59 The main principle of multisplitting methods is defined in Section 2. Section 3, presenting our two-stage algorithm, has been slightly modified to show our motivations to create a mix between multisplitting methods and Krylov iterative methods.
62 \section*{Reviewer \#3:}
64 \item ``what is the main contribution of this paper, i.e. the key advantage of the new algorithm compared to other multi-splitting methods, why not provide some experiments for comparison between them, rather than with only the classical GMRES?''
67 A paragraph is added in the introduction to show our main contribution in this work.
69 \item ``The authors supposed a good scalability of the new algorithm, but the experiment's proof seems not enough, as it just gave the weak scalability comparison, which just could lead to a conclusion of improved execution time, while a strong scalability curve might be more persuasive.''
72 As said previously, the machine we have used is no longer available and currently we have no access to make other large-scale tests. In fact, we consider that GMRES is quite scalable because its good performances have been proven in many research works and it is used by many other researchers and tools. So we have compared our multisplitting method with it by using weak scaling which allows to have broadly a constant amount of computations on each core.
74 We have added some experiments performed on a small cluster which compare our method to the GMRES method and the classical block Jacobi multisplitting method.
76 \item ``In the last line on the page 7, there is apparent error "multi-saplitting".''
79 The error is corrected.
82 \section*{Reviewer \#5:}
84 \item ``However, the paper does not take into considerate account relevant current and past research on the topic.''
87 Doing many experiments with many cores is not easy and requires access a supercomputer for several hours to develop a code and then improve it. This is why, in our work, we have focused on experiments to solve a well-known sparse linear equations system which is the 3D Poisson problem and to compare the performances of our Krylov multisplitting method to those of the GMRES method which is a very used method. In addition, the machine we have used is not accessible anymore, it has been reformed.

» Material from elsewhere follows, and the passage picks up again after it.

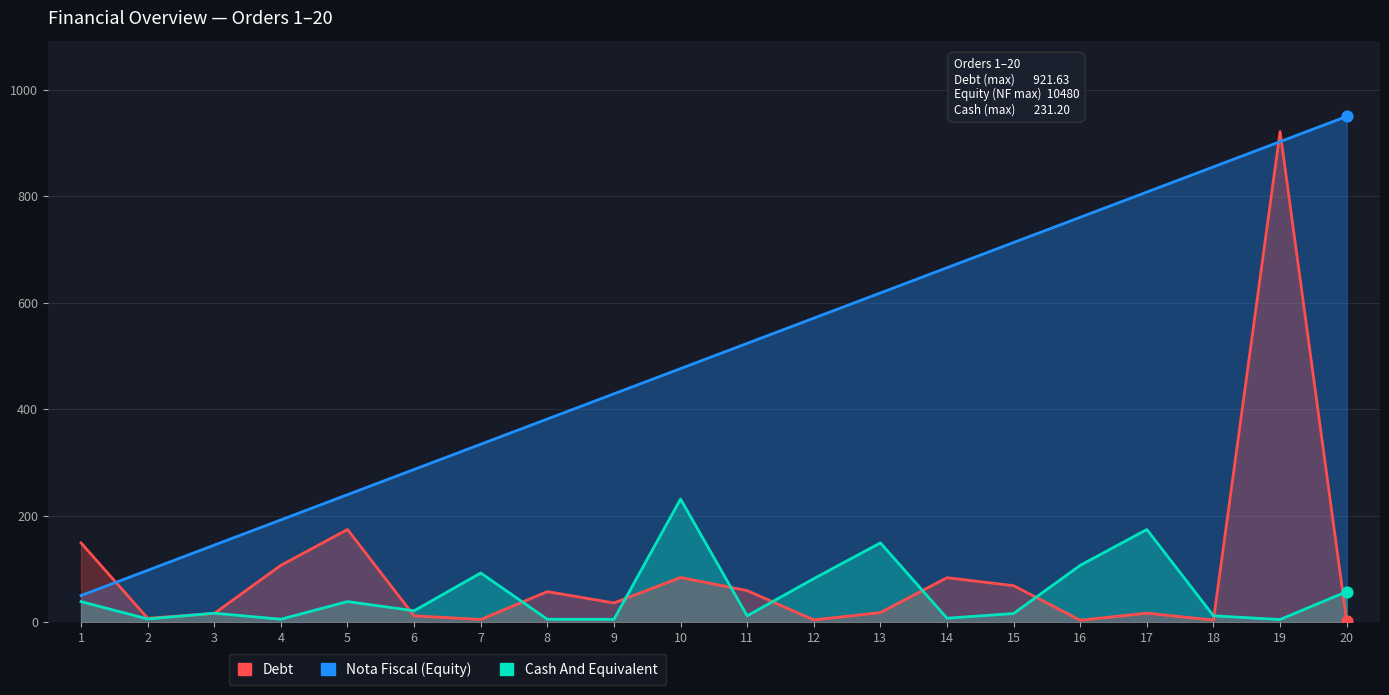

At which category is the sum across all series the highest?

19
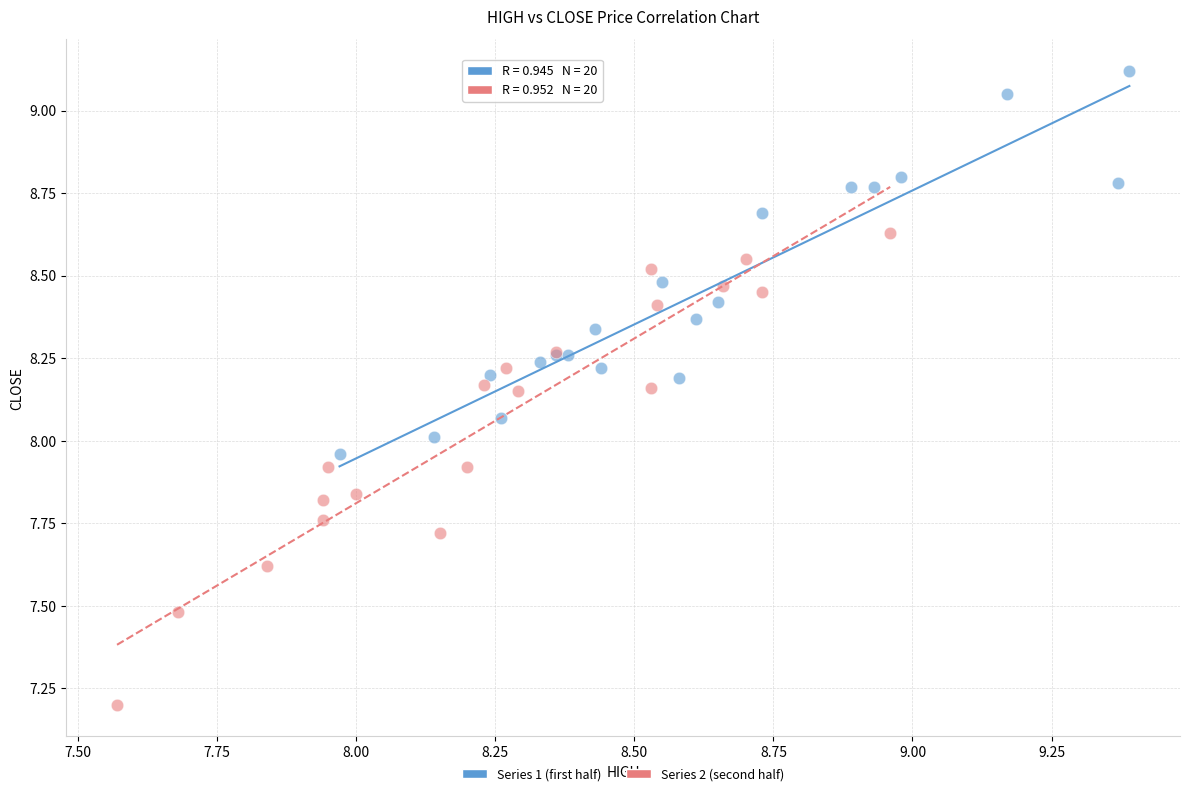

Which series reaches the minimum Y coordinate?

Series 2 (second half)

90 \section*{Reviewer \#6:}
92 \item ``It is unclear from the paper whether the analysis includes the a comparison of their new method to the method of reference [9]. Does the new method do better than that one or is it similar or worse.''
95 The experiments in Section 4 show a comparison between the performances of our Krylov multisplitting algorithm and those of the GMRES method. As said previously, we consider that GMRES is one of the most used method to solve large-scale sparse linear systems. The method of reference [9] is semi-parallel. In fact the task of the minimization is decoupled from the resolution of the different splittings, so that we could fall on a situation where the minimization cannot be performed until all splittings are solved. In addition, the minimization task of reference [9] is performed in sequential.
97 \item ``The paper should be rewritten to clearly explain what is being compared. It seems as if the method in [9] is not included in the comparison.''
100 Section 4 has been rewritten in order to explain our choice to compare our Krylov multisplitting method with only the GMRES method. We have added in the paper some experimental results obtained on a small cluster which clearly show that our method is more efficient than GMRES and block Jacobi multisplitting methods.
102 \item ``Was the method of reference [9] implemented by the authors of [9]? How did they do against GMRES?''
105 As explained in the paper, authors of [9] have not implemented the method of reference [9]. They have mainly focused on the convergence analysis of various forms of the algorithm [9] and presented simulations of numerical examples on a sequential computer.